What is needed ->
The required copy runs from the first line of the material through the line containing "pyautogui.scroll(3, 301, 261)", exactly as written and without pictures.
Provided records START
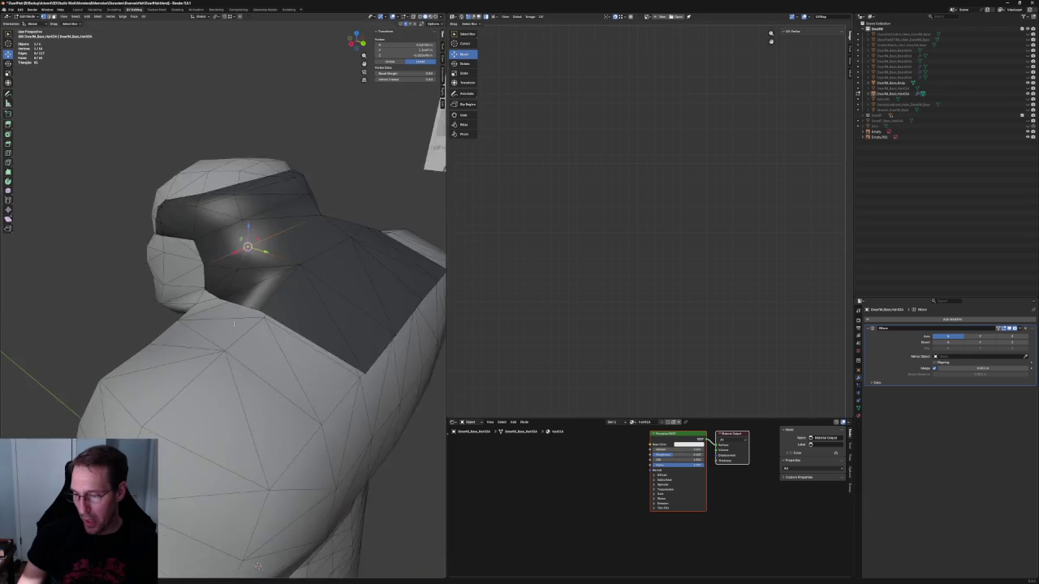
pyautogui.moveTo(294, 362)
pyautogui.mouseDown(button='middle')
pyautogui.moveTo(309, 252)
pyautogui.moveTo(303, 268)
pyautogui.mouseUp(button='middle')
# Step: Select the dark hair face on the strand and view the whole head in X-ray
pyautogui.press('3')
pyautogui.click(219, 275)
pyautogui.click(206, 261)
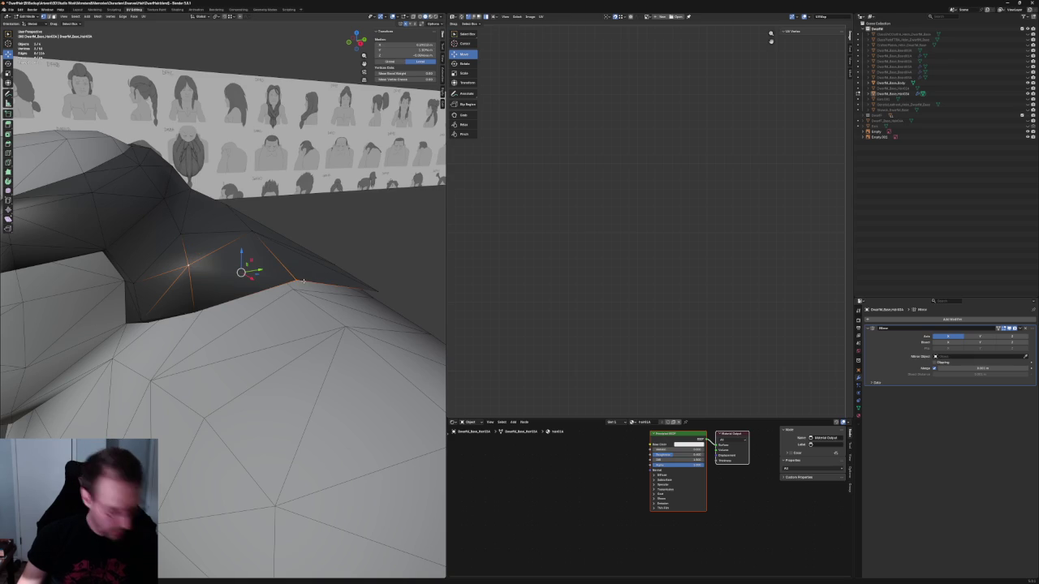
pyautogui.moveTo(296, 277)
pyautogui.mouseDown(button='middle')
pyautogui.moveTo(318, 234)
pyautogui.moveTo(301, 261)
pyautogui.moveTo(227, 254)
pyautogui.moveTo(230, 267)
pyautogui.mouseUp(button='middle')
pyautogui.scroll(-3, 317, 234)
pyautogui.press('alt+z')
pyautogui.scroll(3, 301, 261)
# Step: Select hair vertices near the neck in X-ray and inspect the hair from below and above
pyautogui.click(230, 267)
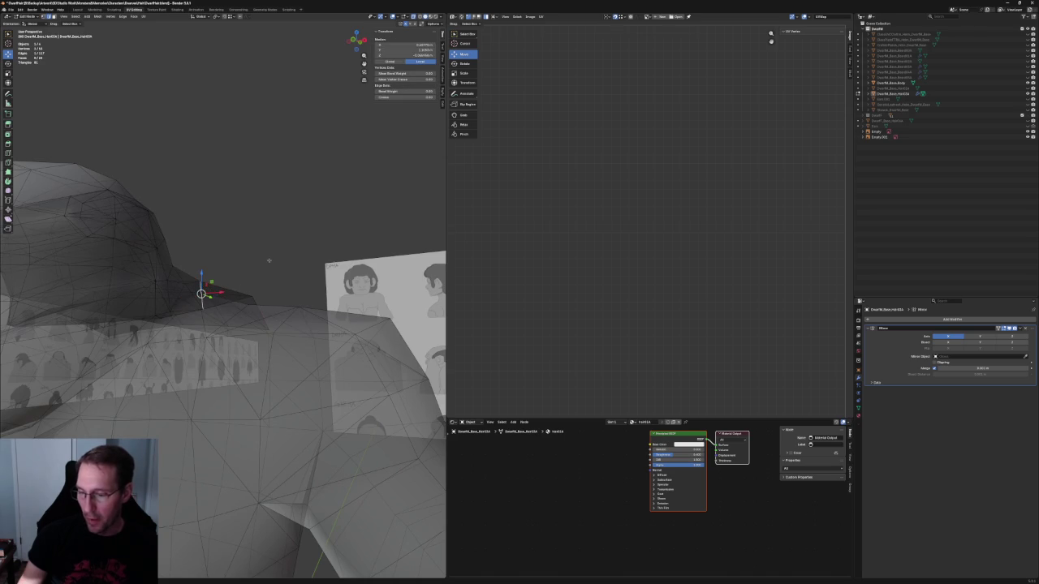
pyautogui.press('alt+z')
pyautogui.press('alt+a')
pyautogui.moveTo(268, 260); pyautogui.dragTo(241, 295, button='middle')
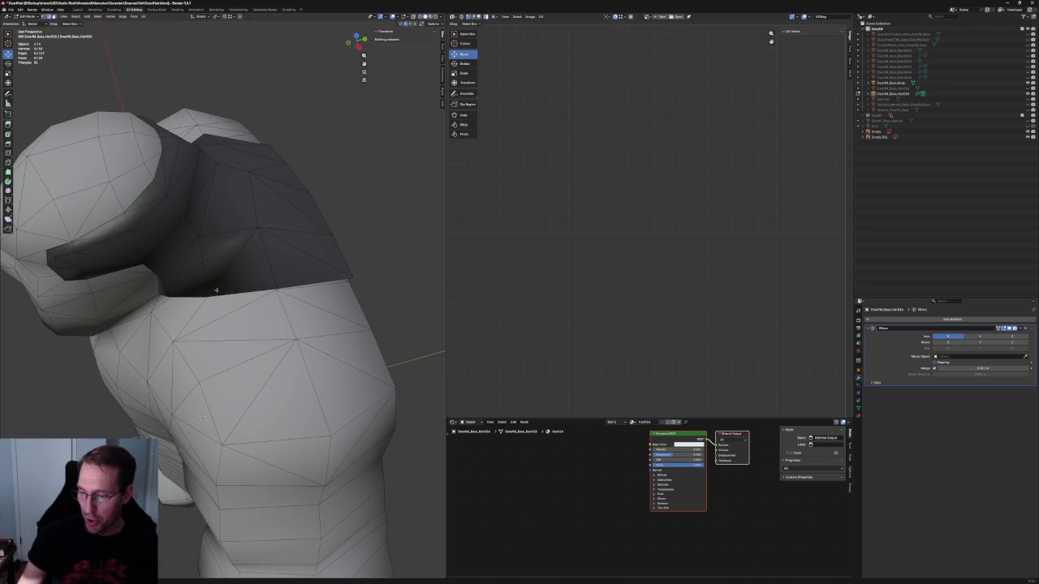
pyautogui.moveTo(252, 233)
pyautogui.mouseDown(button='middle')
pyautogui.moveTo(243, 243)
pyautogui.moveTo(320, 219)
pyautogui.moveTo(223, 250)
pyautogui.mouseUp(button='middle')
pyautogui.press('alt+z')
pyautogui.click(170, 290)
pyautogui.moveTo(170, 289); pyautogui.dragTo(173, 249, button='middle')
pyautogui.moveTo(235, 276)
pyautogui.mouseDown(button='middle')
pyautogui.moveTo(250, 264)
pyautogui.moveTo(219, 197)
pyautogui.mouseUp(button='middle')
# Step: Pick another hair vertex in solid shading and bring up, then dismiss, the vertex context menu
pyautogui.click(249, 257)
pyautogui.press('alt+z')
pyautogui.moveTo(224, 243); pyautogui.dragTo(341, 276, button='middle')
Provided records END
Solution to this task ->
pyautogui.moveTo(294, 362)
pyautogui.mouseDown(button='middle')
pyautogui.moveTo(309, 252)
pyautogui.moveTo(303, 268)
pyautogui.mouseUp(button='middle')
# Step: Select the dark hair face on the strand and view the whole head in X-ray
pyautogui.press('3')
pyautogui.click(219, 275)
pyautogui.click(206, 261)
pyautogui.moveTo(296, 277)
pyautogui.mouseDown(button='middle')
pyautogui.moveTo(318, 234)
pyautogui.moveTo(301, 261)
pyautogui.moveTo(227, 254)
pyautogui.moveTo(230, 267)
pyautogui.mouseUp(button='middle')
pyautogui.scroll(-3, 317, 234)
pyautogui.press('alt+z')
pyautogui.scroll(3, 301, 261)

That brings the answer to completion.